I have made a breakdown of the main arguments taught in high school and university which are utilized in computer science. I divided this list in a basic section and specific applications one.
- Set theory and relations: used in the relational model without most people knowing, and also as terminology in modern languages (List vs. Set).
- Functions: there is a resemblance in mathematical functions and programming ones. Functional programming is an approach coherent and taken to the extreme. The lack of side effects is another strong similarity.
- First order logic: De Morgan laws are a powerful example of refactoring applied to if statements. A strong foundation for something you will write forever: conditional expressions.
- Differential and integral calculus (in one variable): they are general knowledge. Handy when dealing with disparate problems, for example maximums and minimums of an expression.
- Enumerative combinatorics: scary name for permutations and combinations. Counting items is a recurring task.
- Computational complexity: to know when an algorithm performs better than another.
- Trigonometry: you can take advantage of trigonometric functions while solving geometric and 2d graphics problems.
- Analytic geometry and linear algebra: a fundamental in 3d graphics. Rotating an object involves matrix multiplications.
- Abstract algebra: groups, rings, fields and so on. These are structures which are used to solve very specific problems. For instance, you can solve the Rubik's Cube with enough group theory.
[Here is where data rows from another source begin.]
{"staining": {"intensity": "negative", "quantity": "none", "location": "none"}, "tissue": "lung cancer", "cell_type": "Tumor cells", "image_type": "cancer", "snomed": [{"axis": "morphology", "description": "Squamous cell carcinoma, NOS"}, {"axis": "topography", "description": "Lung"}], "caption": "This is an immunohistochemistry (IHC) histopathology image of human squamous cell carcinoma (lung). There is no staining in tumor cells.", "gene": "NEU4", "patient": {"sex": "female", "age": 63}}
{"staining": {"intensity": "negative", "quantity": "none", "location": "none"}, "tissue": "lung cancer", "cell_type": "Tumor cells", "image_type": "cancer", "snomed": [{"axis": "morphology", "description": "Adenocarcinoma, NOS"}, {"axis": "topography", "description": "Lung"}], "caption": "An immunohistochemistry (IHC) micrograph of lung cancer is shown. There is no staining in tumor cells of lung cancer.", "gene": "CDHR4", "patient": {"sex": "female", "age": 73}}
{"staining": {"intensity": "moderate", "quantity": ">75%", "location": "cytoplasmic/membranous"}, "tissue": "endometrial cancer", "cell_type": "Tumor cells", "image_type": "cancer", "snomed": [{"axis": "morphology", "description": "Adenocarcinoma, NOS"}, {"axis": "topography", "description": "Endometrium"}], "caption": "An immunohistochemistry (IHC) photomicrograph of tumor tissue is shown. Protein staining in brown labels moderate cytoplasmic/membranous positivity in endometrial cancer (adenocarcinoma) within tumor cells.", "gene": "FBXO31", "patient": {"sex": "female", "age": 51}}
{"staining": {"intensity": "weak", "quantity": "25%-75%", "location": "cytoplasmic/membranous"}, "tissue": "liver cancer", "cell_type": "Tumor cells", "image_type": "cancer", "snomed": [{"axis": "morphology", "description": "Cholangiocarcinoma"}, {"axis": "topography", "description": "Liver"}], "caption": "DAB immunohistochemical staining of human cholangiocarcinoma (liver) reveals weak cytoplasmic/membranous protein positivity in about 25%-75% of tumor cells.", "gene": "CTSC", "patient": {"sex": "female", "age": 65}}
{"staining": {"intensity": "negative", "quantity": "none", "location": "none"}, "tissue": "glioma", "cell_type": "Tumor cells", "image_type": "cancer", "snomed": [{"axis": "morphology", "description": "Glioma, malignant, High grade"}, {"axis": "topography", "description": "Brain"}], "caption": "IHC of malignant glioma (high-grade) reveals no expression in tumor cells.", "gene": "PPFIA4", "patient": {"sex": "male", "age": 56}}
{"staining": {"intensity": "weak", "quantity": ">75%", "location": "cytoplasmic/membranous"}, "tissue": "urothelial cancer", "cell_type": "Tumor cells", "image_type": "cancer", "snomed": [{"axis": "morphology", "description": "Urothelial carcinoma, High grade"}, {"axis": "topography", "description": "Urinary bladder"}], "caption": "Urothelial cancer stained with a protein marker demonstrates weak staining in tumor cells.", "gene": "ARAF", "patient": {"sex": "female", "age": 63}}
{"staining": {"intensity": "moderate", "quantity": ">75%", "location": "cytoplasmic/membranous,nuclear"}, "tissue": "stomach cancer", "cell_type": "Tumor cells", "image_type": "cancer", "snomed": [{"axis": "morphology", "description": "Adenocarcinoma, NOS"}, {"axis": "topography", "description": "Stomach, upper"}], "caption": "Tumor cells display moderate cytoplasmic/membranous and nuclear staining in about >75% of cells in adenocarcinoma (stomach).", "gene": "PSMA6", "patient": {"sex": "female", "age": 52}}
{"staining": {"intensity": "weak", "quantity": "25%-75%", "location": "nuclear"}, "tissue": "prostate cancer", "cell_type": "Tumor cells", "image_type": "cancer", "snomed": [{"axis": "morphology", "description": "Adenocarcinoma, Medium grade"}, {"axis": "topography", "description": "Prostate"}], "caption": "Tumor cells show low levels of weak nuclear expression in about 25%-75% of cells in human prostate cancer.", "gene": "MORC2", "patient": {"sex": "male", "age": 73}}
- Vector and multivariable calculus: also useful in anything that involves manipulation or simulation of physical objects. The law of physics you want to simulate are formulated in these terms. Though, these are engineering concepts instead of general computer science ones.
- Statistic and probability theory: the world is not deterministic and some models should take into account natural variability of the data they act upon.
- Complex numbers: probably useful only if you are treating signals and dynamic systems.
- Financial mathematics: interests and present values are not a simple topic as they can seem.